5.前橋タク その1

「よっしゃーー!」


 俺は叫んだよ、心の中で。


 だって入試の本番中に声を出したらまずいだろ。


 今「高国」の真っ最中だ。科目は英語。ここまでは何とか実力を出せている気がする。




 国語は三割くらい終わらなかったし、数学は難問とパズルは最初から捨てていた。理科も大問ひとつだけやたら難しい問題を選択しちゃったけど、トータルではいつも通りでしょ。


 ちなみに社会はバッチリだ。




 五科目目の英語。これが完璧に当たった。


 ズバリ「二年連続で夢に関する長文読解」が主題されたんだ。これはみんな予想できなかったんじゃねえの? 絶対「やべえやべえ」ってなってるやついるよな。


 寝ているときに見た夢の話なんて、出題する方もする方だけど、読む側も興味ないよな。少なくとも俺は俺は興味ない。


 そういう興味を持ちにくいジャンルだから、逆に狙われる気がしてたんだよねえ、去年の過去問解いたときから。




 対策は十分やった。


 ありえないことが起こりやすいってことはマイナーな単語が出てきやすいってことだ。だから大学入試の単語帳まで使って語彙力増やしたぜ。


 次になんとなくで文を読まないようにする工夫をした。キーになる単語や熟語は当然として、「not」とか「hardly」「neither」みたいな否定を示す語をチェックしながら進める癖も意識的につけた。

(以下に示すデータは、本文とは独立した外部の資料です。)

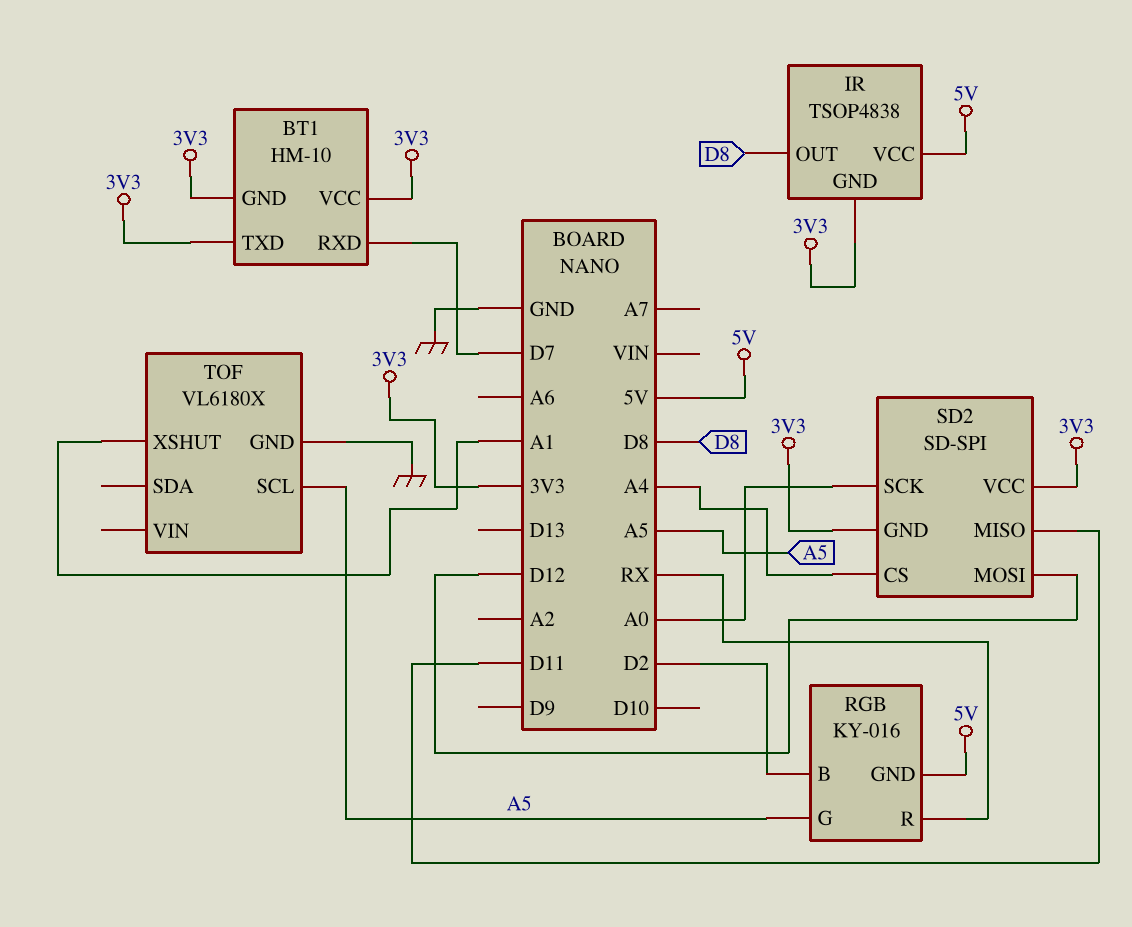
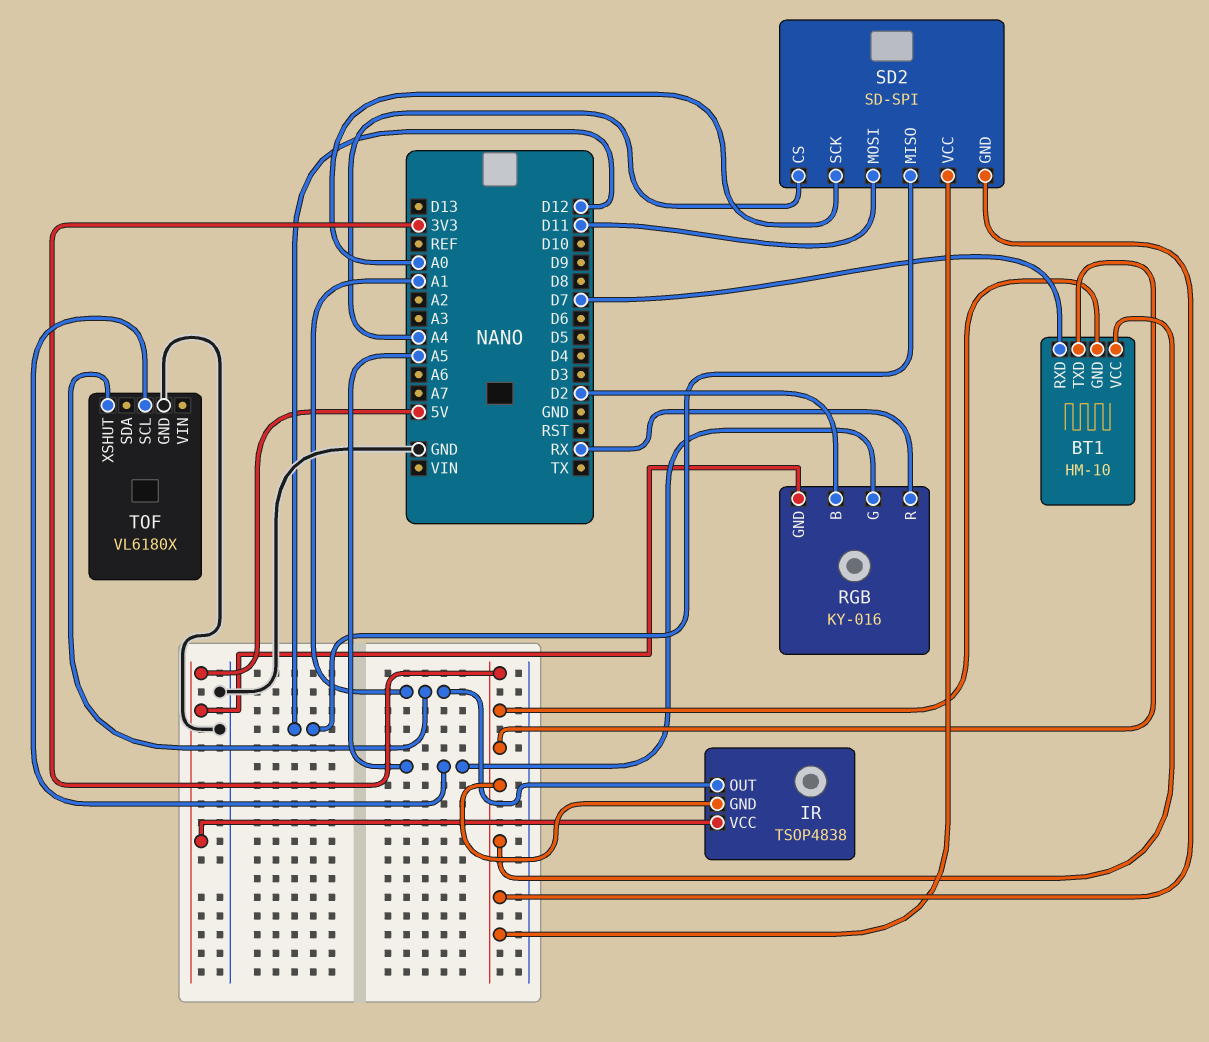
IR pin OUT: D8 -> A1
SD2 pin MISO: D11 -> D12
SD2 pin MOSI: D12 -> D11

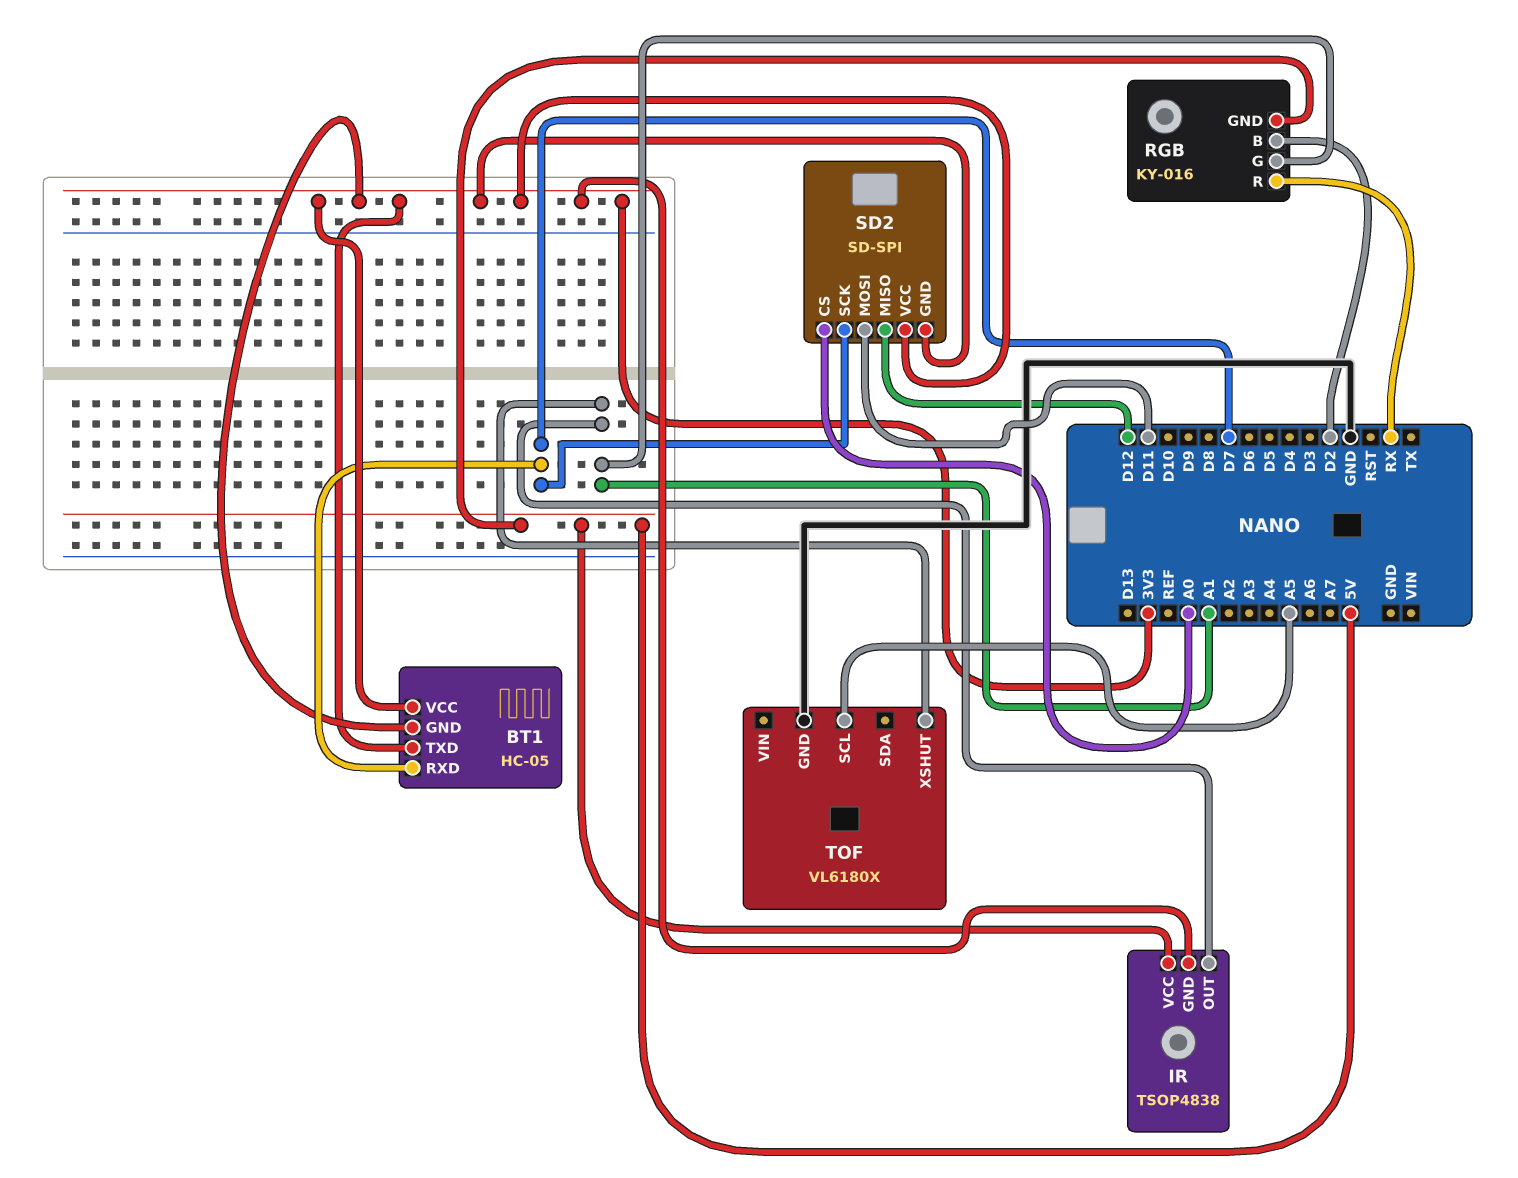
BT1: HM-10 -> HC-05
RGB pin G: A5 -> A1
SD2 pin CS: A4 -> A0
SD2 pin SCK: A0 -> D7

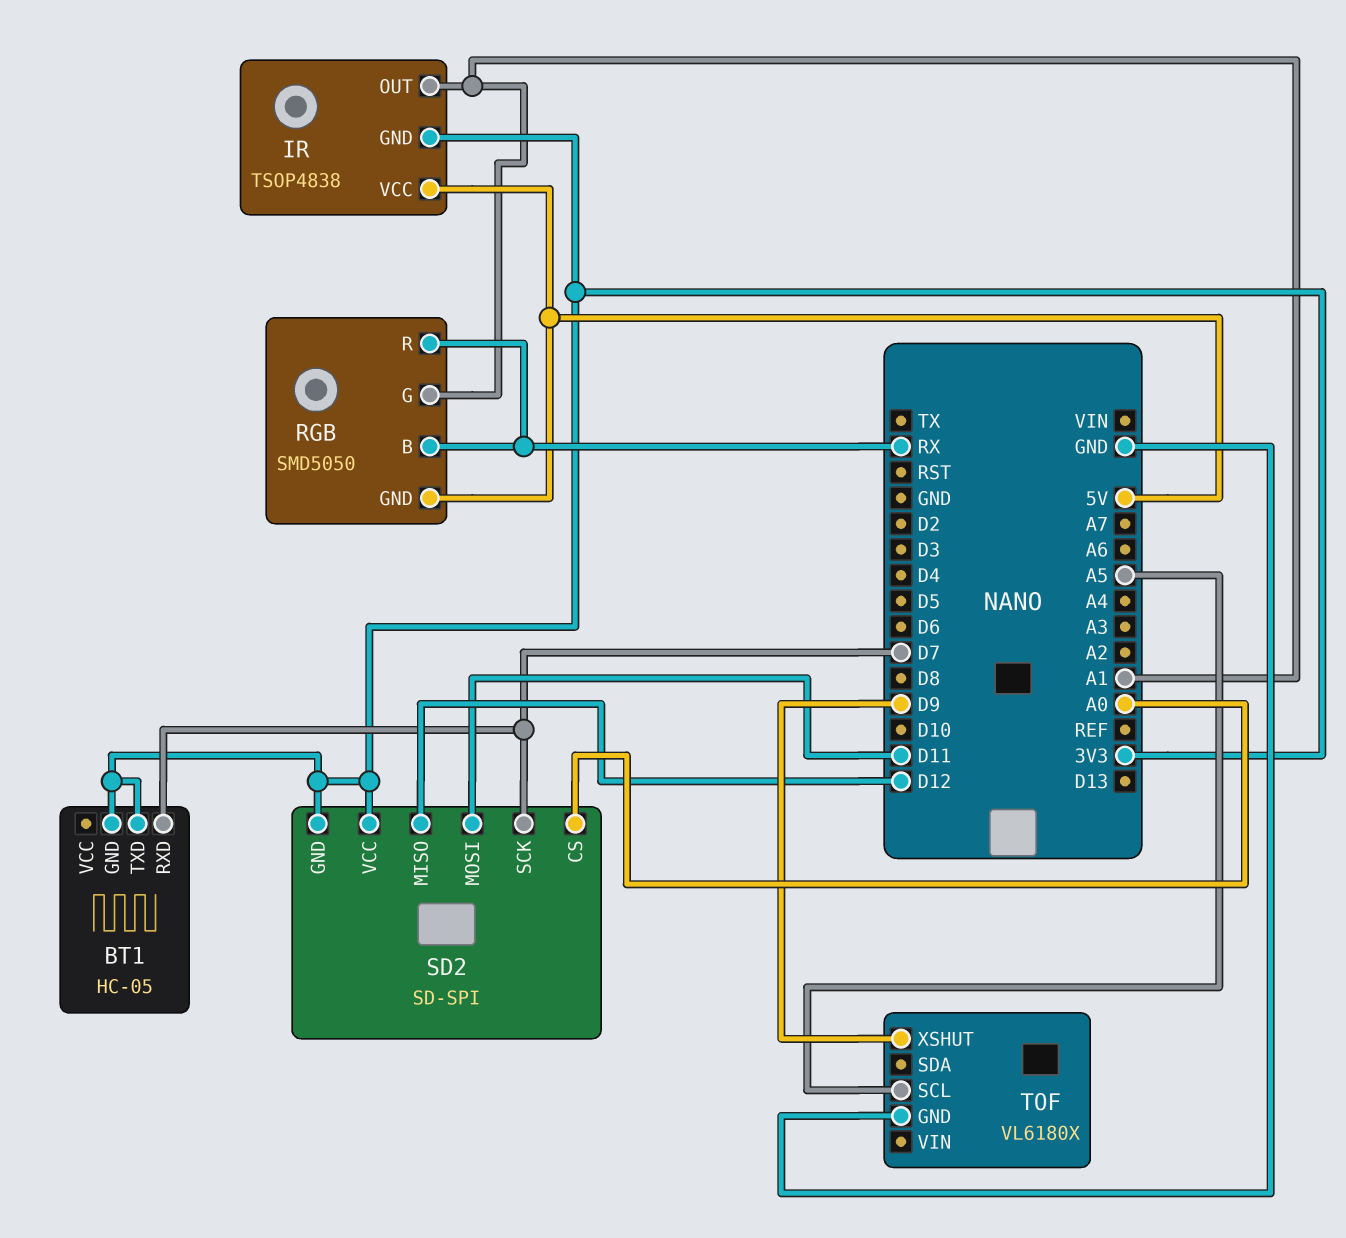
BT1 pin VCC: 3V3 -> none
RGB: KY-016 -> SMD5050
RGB pin B: D2 -> RX
TOF pin XSHUT: A1 -> D9

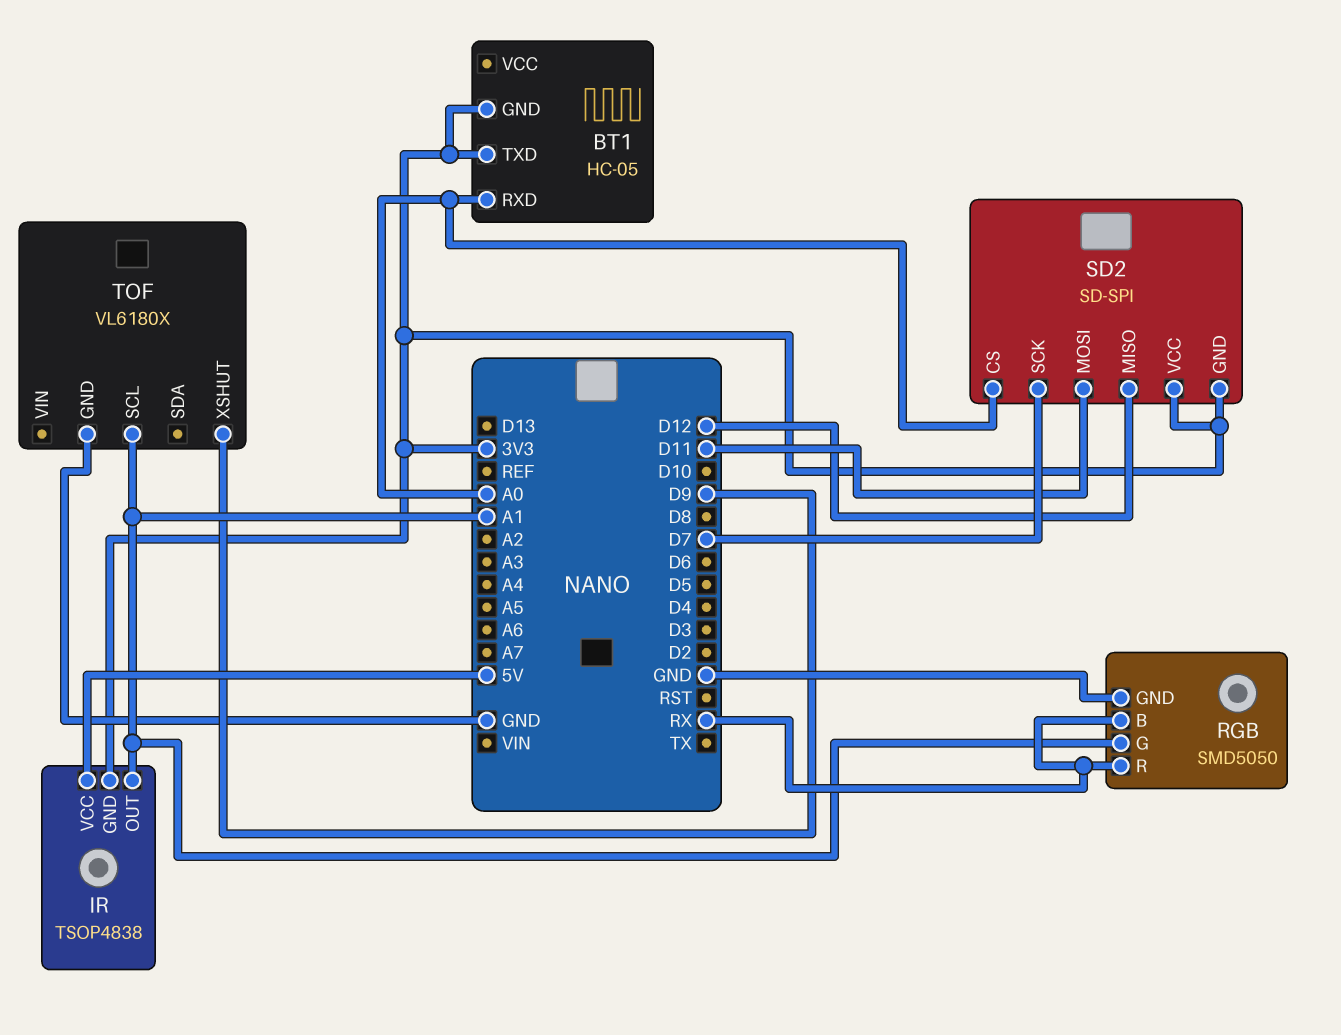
BT1 pin RXD: D7 -> A0
RGB pin GND: 5V -> GND
TOF pin SCL: A5 -> A1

 おまけに少しでも速く読めるように、二ヶ月間長文の和訳を毎日続けた。一ヶ月半くらい過ぎたとき、ある日急に自分でも驚くくらいスムーズに読めるようになったのを覚えている。


 おかげで苦手だった英語がまさかの得意科目に昇格。どんな文章が出てもかなり取れるようになった。




「ありがとう! これでみんなに差をつけられる」


 感謝しながら問題を読んでいく。もちろん声には出してない。さすが夢の話、伝わりづらい文章だ。


 でも読める。文章を読めるとうれしくなる。




 読みながら思う。


 ああ、これはみんな大変だな。家具から妖精が出てきちゃってるじゃん。もしかしたら家具のfurnitureも妖精のfairyも読めなかったらオシマイなんじゃね?




 ちなみに固有名詞以外では英文に注釈は一切ない。


「自国の言葉だったら一言くらい聞き逃しても意味わかるでしょ?」


「だから英語も一部がわからなくても推測できるようになってね」


 みたいな方針で問題を作っているってのを聞いたことがある。でもさすがに何の話題かわからなかったら言語に関係なく理解できないよな。




 もうひとつの長文も、会話文も、英作文も普段以上に解けた。


 難易度としては去年よりも難しかったように感じる。二つ目の長文もいつもより長かったし、英作文も今年は八文以上書くことになってた。ここまでずっと五文以上で書けばよかったのに。


 その事実に反して俺は手応えがあった。




 きっと今年も平均点は下がるだろう。英語の先生も「今年はもっと普通の文章になるだろう」って予想してたし、受験生はみんなそう思ってただろうから。


 そんな中で俺だけが高得点。次のリスニングも人並みくらいは取れるし、明日ある二日目の入試へいい流れが作れそうだ。


 俺は他の人よりも受験勉強の期間が短かった。勉強はそれほど苦手じゃなかったものの、武器になる科目は社会しかなかった。それをひたすら努力でカバーしたんだよ。




 まずは全科目基礎を総復習。この段階ではどの科目も本当に簡単なことしかやってない。そういえば英語はその基礎すらところどころ抜けがあって最初結構ショックだったんだよな。


 英語に不安はあったけど、時間がないからすぐに過去問に取り掛かった。




 もっと酷いと予想してた割には点数が取れた。


 英語以外は。


 英語はまずい。


 平均点いかなかった。


 一応学校の定期テストでは、そこまで勉強していなくても英語でも学年TOP30には入れてたから、どんなに悪くても全体で見れば俺よりできないやついっぱいいるでしょ。


 って甘い気持ちでいたのがダメだった。 




 ただ、このまま勉強していてもずっと前から勉強を継続している他の受験生に勝てる気がしなかった。


 もっと効率よく勉強しないとヤバいって思った。




 だからネットで入試システムや勉強のやり方、受験対策の方法をまずは全力で研究した。


 自分にはどんな勉強が合っているのか? 教材は何を使えばいいのか? 入試の傾向は?


 調べるだけ調べ、できることをできる限りやった。おかげで入試システムは先生並みに詳しいし、勉強のやり方も自分に合っているものを見つけられた。




「短期間でよくここまで仕上げたな」


 と、自分で自分を褒めてあげたい。